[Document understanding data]

- - - - -

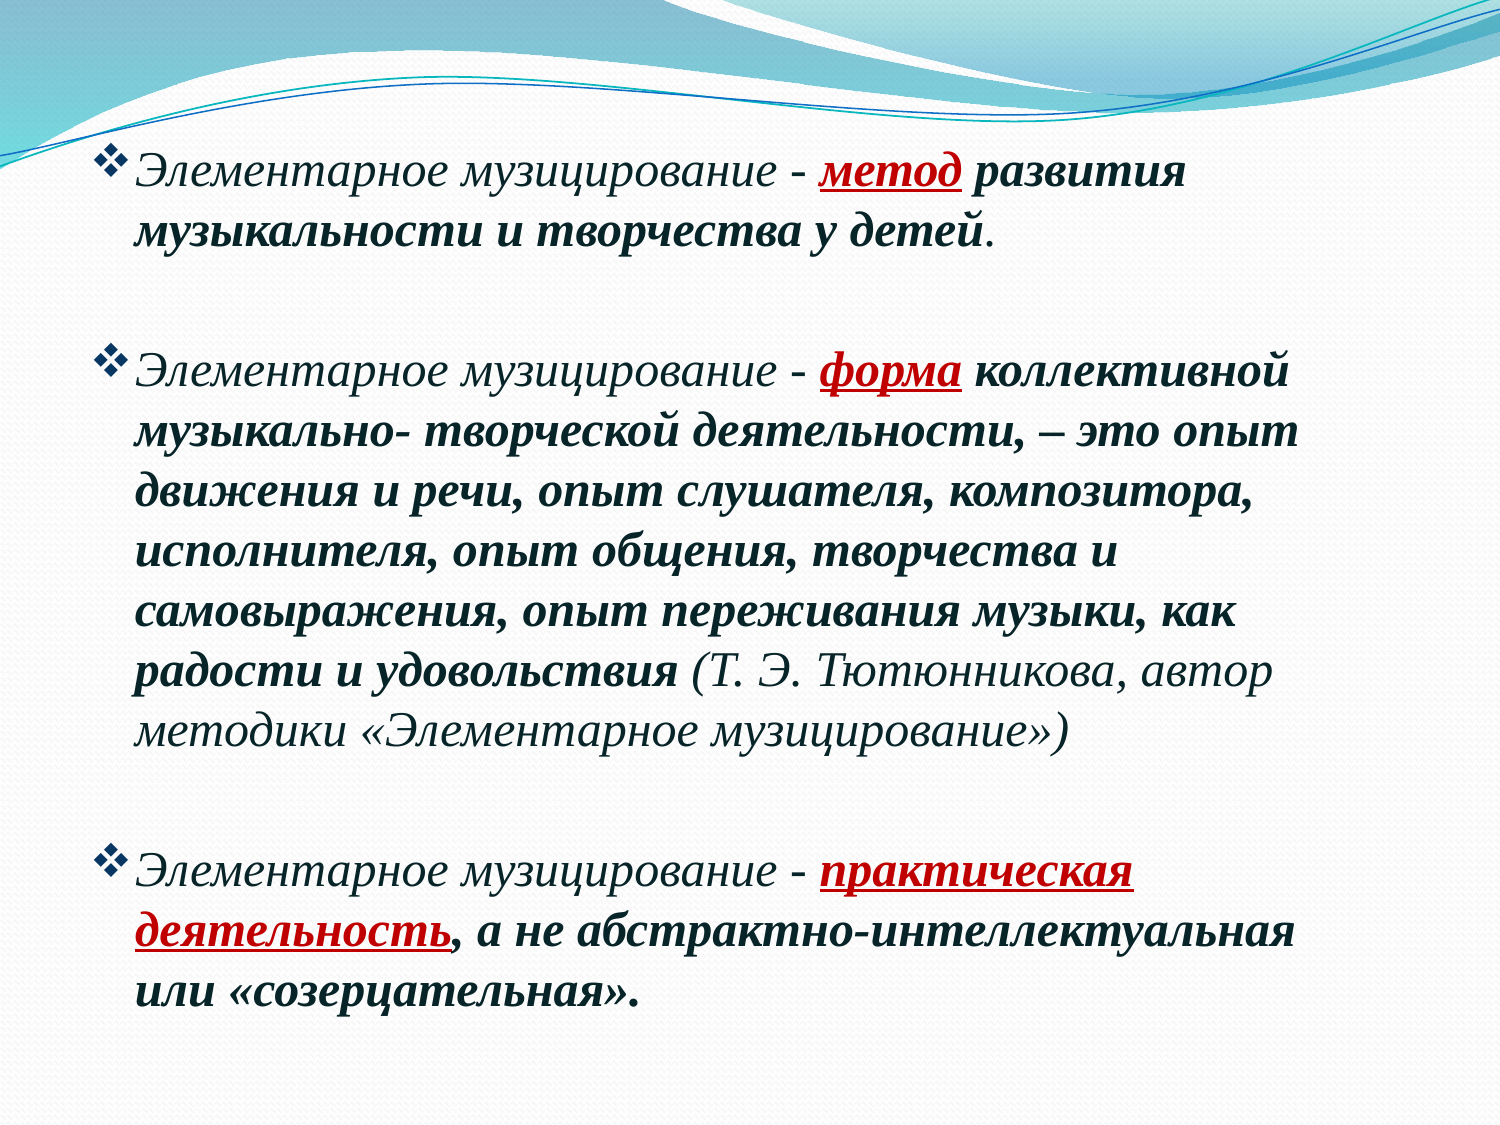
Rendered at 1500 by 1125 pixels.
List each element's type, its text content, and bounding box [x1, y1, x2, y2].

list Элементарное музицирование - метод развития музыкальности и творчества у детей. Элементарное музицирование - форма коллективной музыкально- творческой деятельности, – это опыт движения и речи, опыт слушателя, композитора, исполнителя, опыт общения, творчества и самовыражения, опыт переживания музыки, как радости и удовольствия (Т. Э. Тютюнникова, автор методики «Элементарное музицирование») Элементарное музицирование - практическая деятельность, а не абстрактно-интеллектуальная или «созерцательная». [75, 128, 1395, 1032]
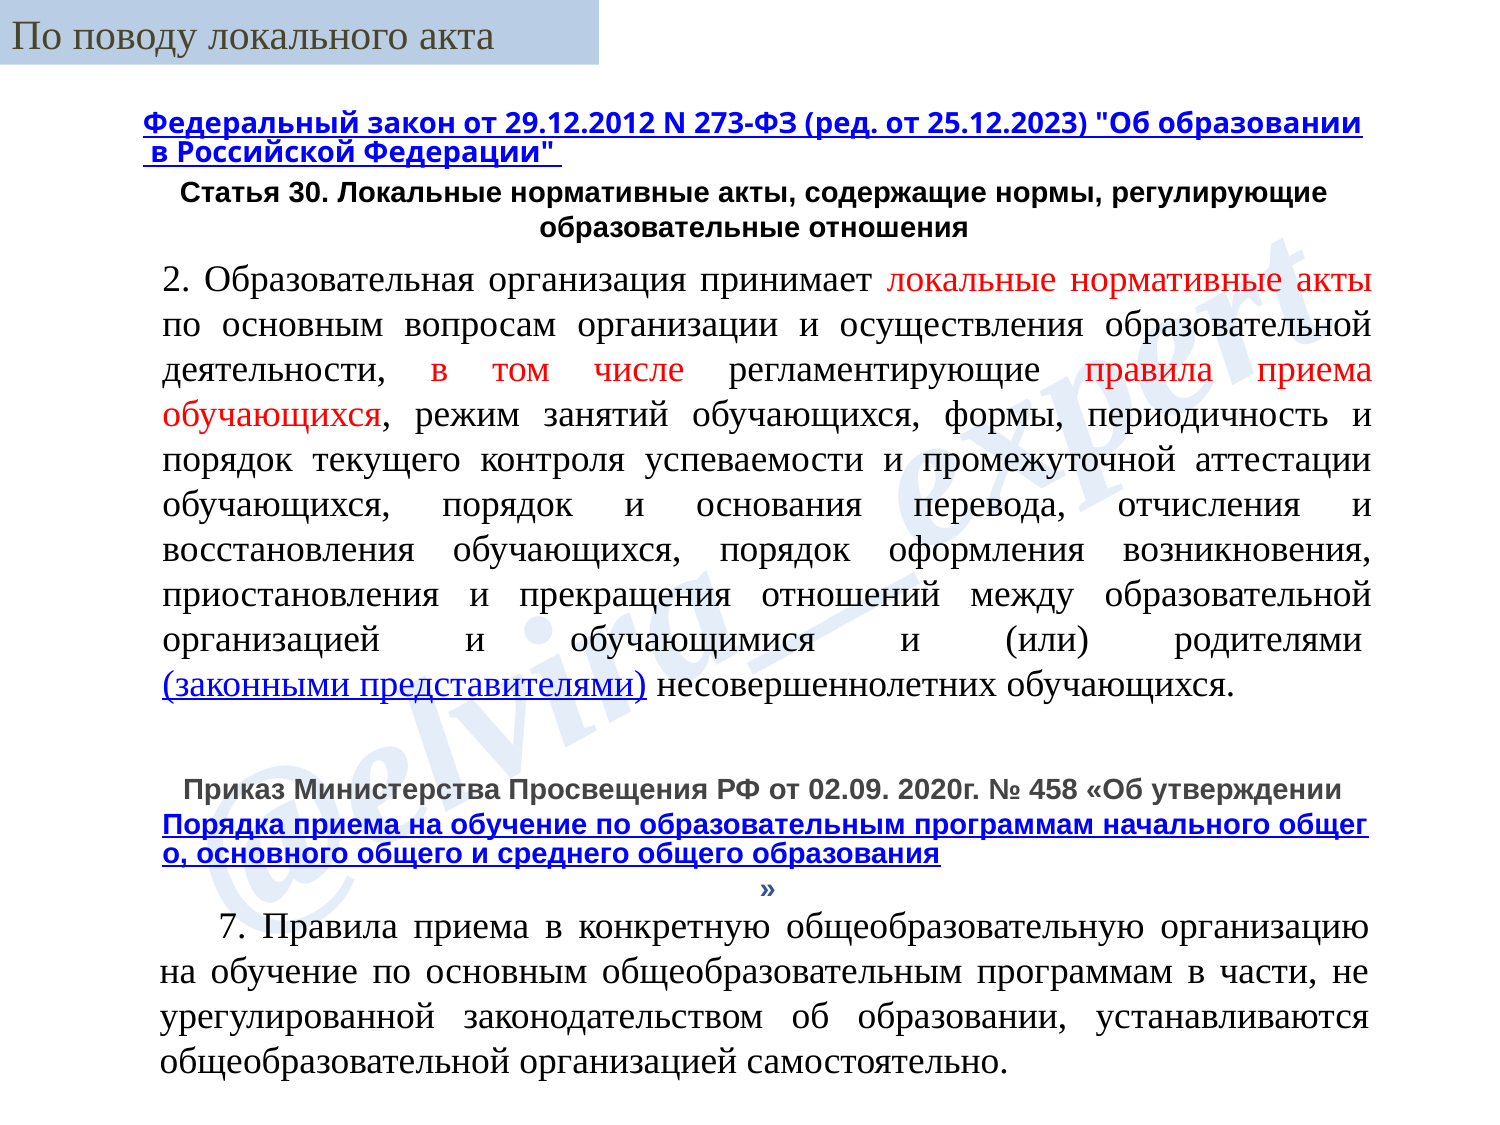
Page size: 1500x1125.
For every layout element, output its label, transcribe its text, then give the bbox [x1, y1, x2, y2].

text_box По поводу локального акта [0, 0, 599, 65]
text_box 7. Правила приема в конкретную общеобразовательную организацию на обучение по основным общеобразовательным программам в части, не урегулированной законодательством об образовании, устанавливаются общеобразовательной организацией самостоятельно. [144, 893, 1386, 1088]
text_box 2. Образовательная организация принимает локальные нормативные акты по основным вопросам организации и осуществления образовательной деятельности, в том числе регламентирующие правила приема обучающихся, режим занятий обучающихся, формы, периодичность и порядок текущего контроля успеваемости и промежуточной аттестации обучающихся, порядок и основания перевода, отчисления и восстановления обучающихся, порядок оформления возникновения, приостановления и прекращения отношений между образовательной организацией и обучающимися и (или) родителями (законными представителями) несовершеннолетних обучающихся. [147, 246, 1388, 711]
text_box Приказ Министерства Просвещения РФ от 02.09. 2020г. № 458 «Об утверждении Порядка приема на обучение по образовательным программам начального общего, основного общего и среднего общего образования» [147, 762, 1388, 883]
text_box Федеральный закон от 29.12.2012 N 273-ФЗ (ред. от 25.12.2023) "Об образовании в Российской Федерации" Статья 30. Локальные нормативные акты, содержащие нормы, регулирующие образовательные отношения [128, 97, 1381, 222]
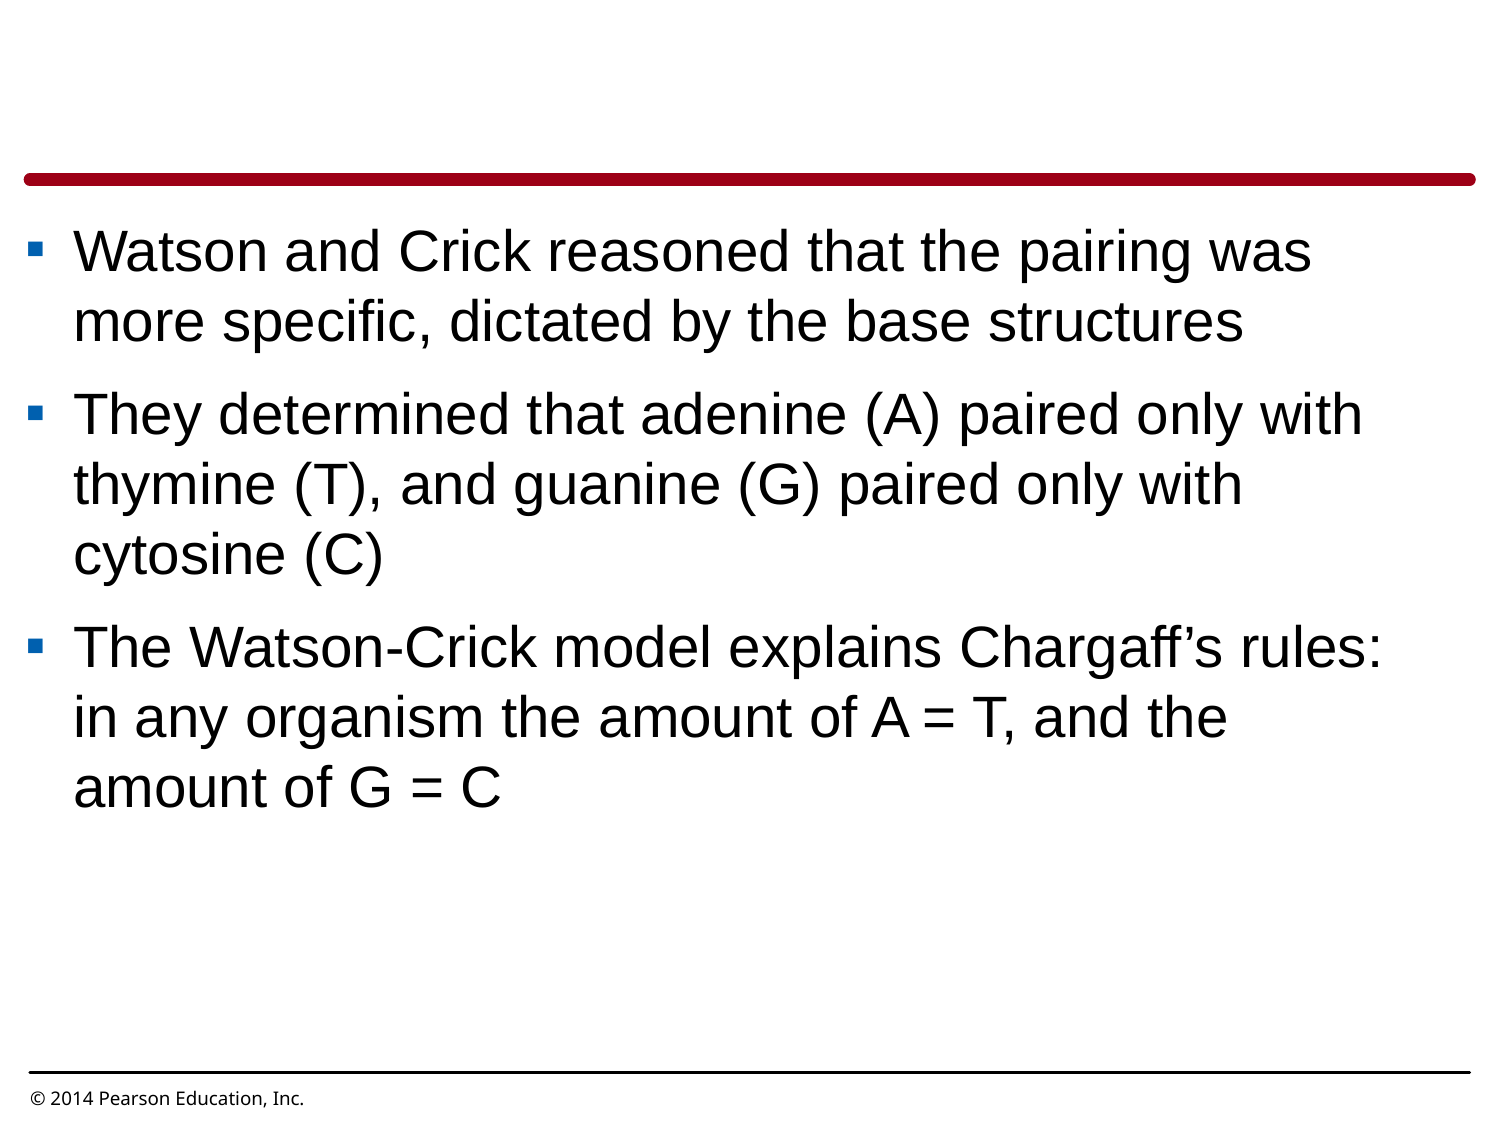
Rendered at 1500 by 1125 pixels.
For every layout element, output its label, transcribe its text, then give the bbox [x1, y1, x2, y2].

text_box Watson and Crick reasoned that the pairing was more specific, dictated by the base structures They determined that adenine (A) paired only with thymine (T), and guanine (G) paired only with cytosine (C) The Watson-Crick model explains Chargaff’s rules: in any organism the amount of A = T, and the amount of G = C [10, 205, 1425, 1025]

- - - - -

EXERCISE REQUIREMENTS — Restate the data word for word and exclude every picture.

ANSWER BELOW —
Rendered at 1500 by 1125 pixels.
List each element's type, its text content, and bounding box [x1, y1, x2, y2].

list Элементарное музицирование - метод развития музыкальности и творчества у детей. Элементарное музицирование - форма коллективной музыкально- творческой деятельности, – это опыт движения и речи, опыт слушателя, композитора, исполнителя, опыт общения, творчества и самовыражения, опыт переживания музыки, как радости и удовольствия (Т. Э. Тютюнникова, автор методики «Элементарное музицирование») Элементарное музицирование - практическая деятельность, а не абстрактно-интеллектуальная или «созерцательная». [75, 128, 1395, 1032]
Page size: 1500x1125.
For every layout element, output its label, transcribe its text, then give the bbox [x1, y1, x2, y2].

text_box По поводу локального акта [0, 0, 599, 65]
text_box 7. Правила приема в конкретную общеобразовательную организацию на обучение по основным общеобразовательным программам в части, не урегулированной законодательством об образовании, устанавливаются общеобразовательной организацией самостоятельно. [144, 893, 1386, 1088]
text_box 2. Образовательная организация принимает локальные нормативные акты по основным вопросам организации и осуществления образовательной деятельности, в том числе регламентирующие правила приема обучающихся, режим занятий обучающихся, формы, периодичность и порядок текущего контроля успеваемости и промежуточной аттестации обучающихся, порядок и основания перевода, отчисления и восстановления обучающихся, порядок оформления возникновения, приостановления и прекращения отношений между образовательной организацией и обучающимися и (или) родителями (законными представителями) несовершеннолетних обучающихся. [147, 246, 1388, 711]
text_box Приказ Министерства Просвещения РФ от 02.09. 2020г. № 458 «Об утверждении Порядка приема на обучение по образовательным программам начального общего, основного общего и среднего общего образования» [147, 762, 1388, 883]
text_box Федеральный закон от 29.12.2012 N 273-ФЗ (ред. от 25.12.2023) "Об образовании в Российской Федерации" Статья 30. Локальные нормативные акты, содержащие нормы, регулирующие образовательные отношения [128, 97, 1381, 222]
Rendered at 1500 by 1125 pixels.
For every layout element, output its label, transcribe its text, then give the bbox [x1, y1, x2, y2].

text_box Watson and Crick reasoned that the pairing was more specific, dictated by the base structures They determined that adenine (A) paired only with thymine (T), and guanine (G) paired only with cytosine (C) The Watson-Crick model explains Chargaff’s rules: in any organism the amount of A = T, and the amount of G = C [10, 205, 1425, 1025]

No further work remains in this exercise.